The restaurant is open only to ticket-holders during home Orioles games. On non-game days and when the Orioles aren't in town, Dempsey's is open to the public. Judging by the crowd — or lack thereof — during our recent visit, the public doesn't know that yet.
But given Dempsey's friendly service and capable takes on local favorites, like Old Bay-flecked crab dip and Berger cookie ice cream sandwiches, it's only a matter of time before tourists and locals are jockeying for tables.
With numerous TVs positioned throughout the restaurant and bar, Dempsey's is an ideal spot for away game viewing. When we arrived on a recent Sunday afternoon, it was the bottom of the fourth inning and the Orioles were up 1-0 over the Tampa Bay Rays. A few hard core fans, decked out in head-to-toe O's gear, sat at the bar, but otherwise the restaurant was empty.
Without a crowd, the newness of the space shines — literally. The surfaces, from the high-gloss floor to the spotless tables, sparkle. Baseball memorabilia covers the walls. At eye level, Dempsey's looks like any other brand spanking new Orioles-themed sports bar. But glancing up to the ceiling, we spotted rough wooden beams, dark with age, preserved since the days the space was a working warehouse.
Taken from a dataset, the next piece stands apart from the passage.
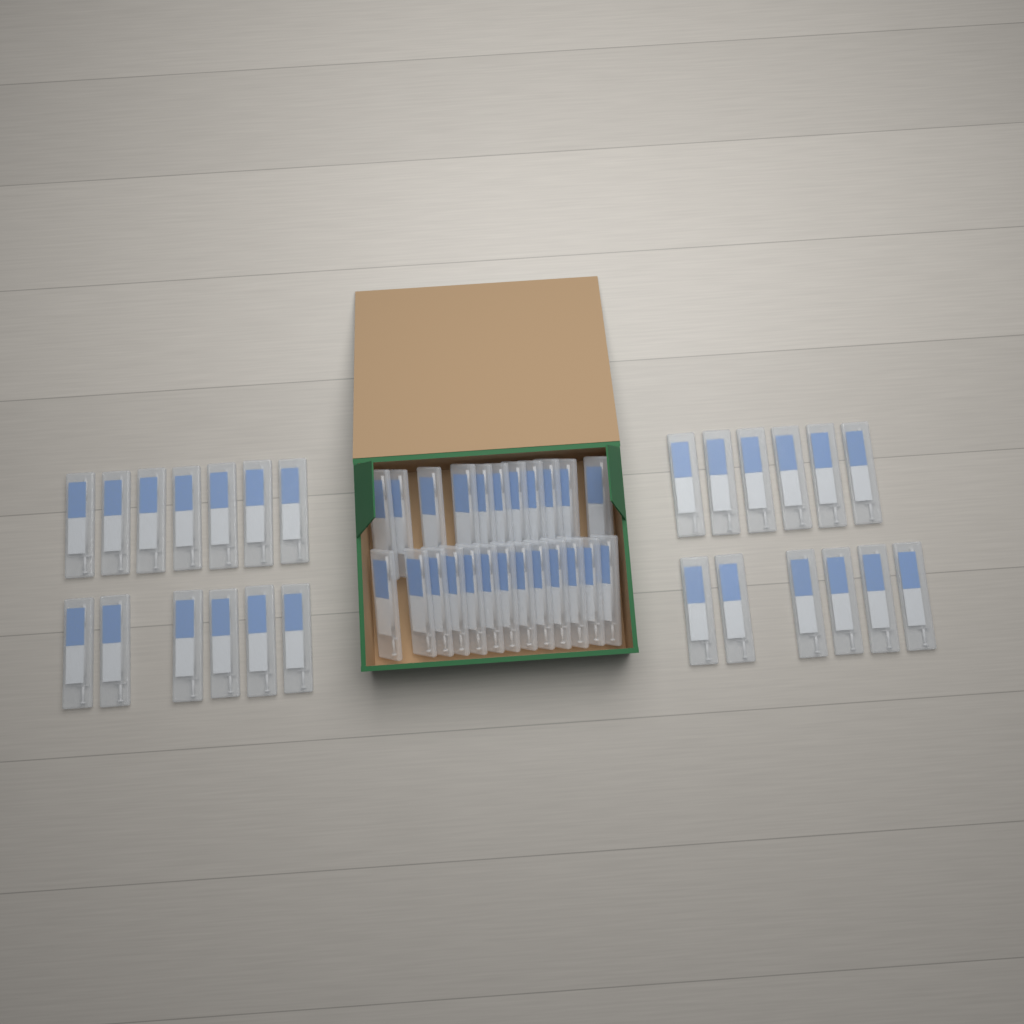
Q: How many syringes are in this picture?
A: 49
Dempsey's bills itself as a brew pub and, true to name, offers four beers brewed in-house, held in large stainless steel kettles on one side of the restaurant. The beers — poured from taps cutely topped by Rick Dempsey bobble heads — are works in progress, explained manager Vince Vasquez. Unfortunately, during our visit, it showed.
We tried three of the four options ($3.50 per beer); each fell short of our expectations. The Rain Delay IPA wasn't hoppy enough, the Wild Pitch Wheat needed more wheat, and Rick's Red Ale was rich in color, but not in flavor.
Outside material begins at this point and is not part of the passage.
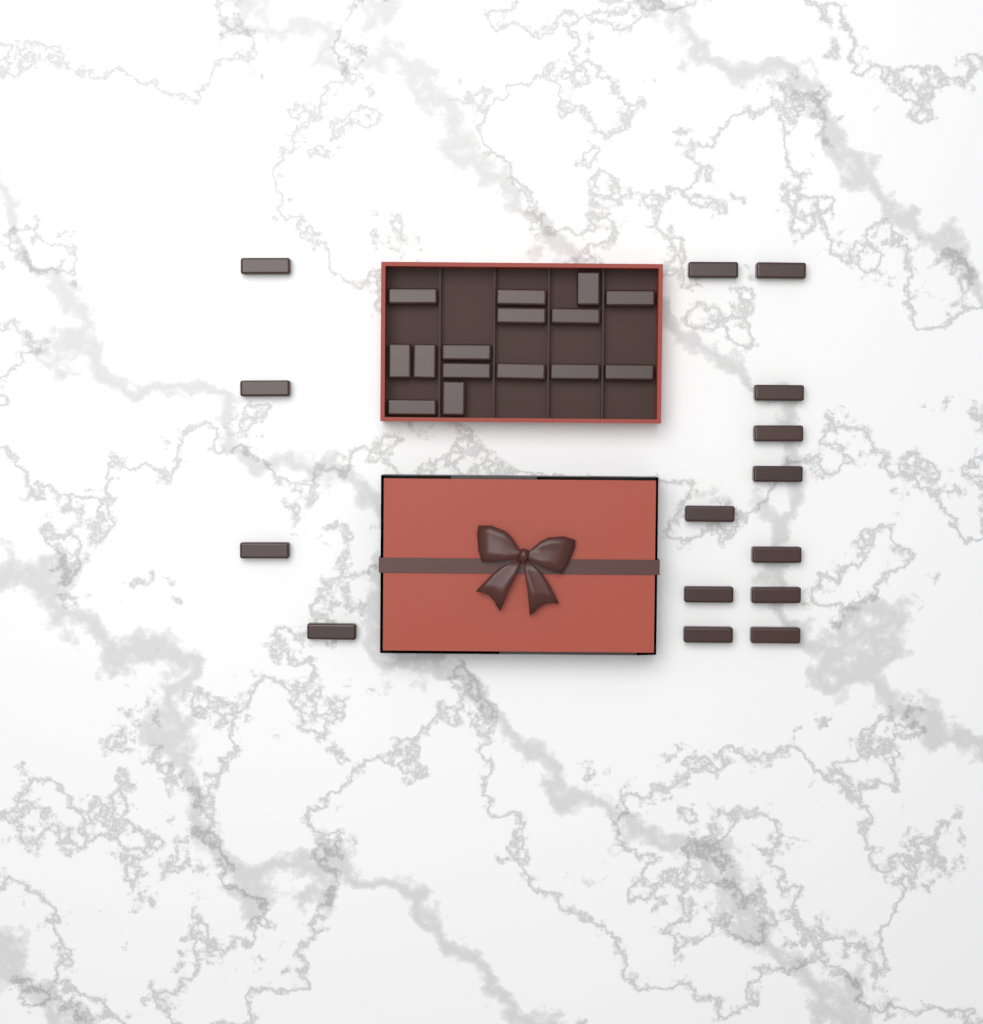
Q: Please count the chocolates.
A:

Like the beers, Dempsey's menu is also receiving some fine-tuning, but happily, the food is ready for prime time.
We started with crab dip ($10), which arrived piping hot and covered with a thick and gooey crust of Old Bay-dusted cheddar cheese. The dip itself was a creamy, slightly spicy mix of backfin and lump crab, served with crispy pita triangles, also sprinkled with Old Bay, for dipping. All that Old Bay rendered a few bites overly salty, but for the most part, the balance between cheese, crab and spice was a good one.
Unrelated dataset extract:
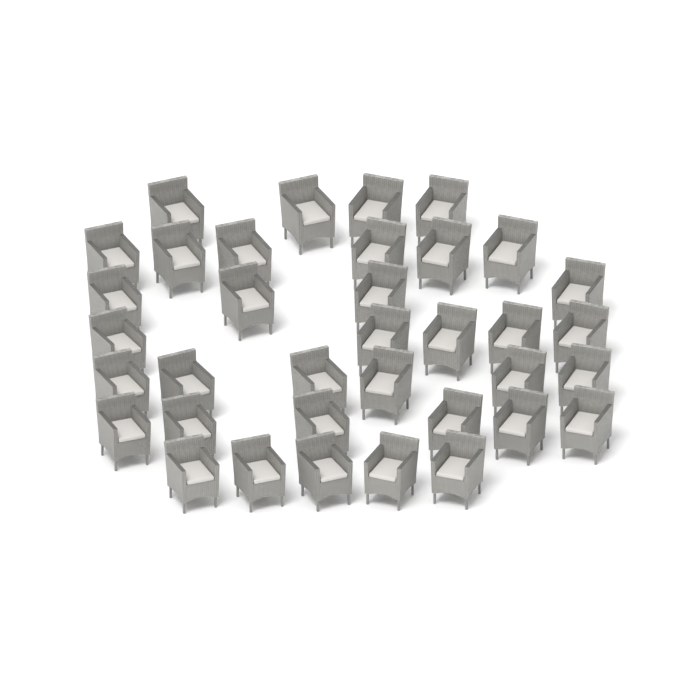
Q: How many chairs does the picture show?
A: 36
Rockfish tacos ($13) are billed as an appetizer, but the three large soft tacos were enough for a meal. Chunks of fish, lightly dusted with flour and spices and quickly fried, were flaky and moist. Topped with shredded lettuce, thin slices of sweet peppers, drizzled with a spicy Old Bay-pepper aioli, and served with pico de gallo, sour cream and guacamole, the dish put a tasty local spin on fish tacos. Our only complaint was the fish-to-veg ratio: We would've paid extra for a little more fish in each taco.
Dempsey's is operated by Delaware North Sportservice, the company that runs the concessions throughout Camden Yards, and the mind behind the menu is Camden Yards' executive chef, Josh Distenfeld. Despite the massive organization behind the operation, Distenfeld likes to keep things local whenever possible, including purchasing the beef for Dempsey's burgers from Fells Point Meats.
We tried the Dempsey Burger ($10), a satisfying, if standard, take on the traditional bacon cheeseburger. Cooked just to medium rare, as requested, the burger was savory, juicy, and a good match for the salty, crispy fries.
As we ate, a few more diners trickled into the restaurant, chatting with each other, the bartender, and a manager as he made his rounds. At our table, he stopped to chat, asking if we were local and encouraging us to come back with friends. Our waitress was friendly, too, and prompt with food and drinks (though admittedly, she had few tables to juggle).
Our meals were filling, but once we saw the dessert menu, there was no turning back. We absolutely had to order the duo of Berger cookie ice cream sandwiches ($5).
Arriving ice cold, straight from the freezer, the dessert is simple, but delightful. A scoop of vanilla ice cream sandwiched between two Berger cookies, frosting side out. According to Vasquez, the kitchen sometimes experiments with different flavors of ice cream, but there's really no need to mess with the original. It's fantastic.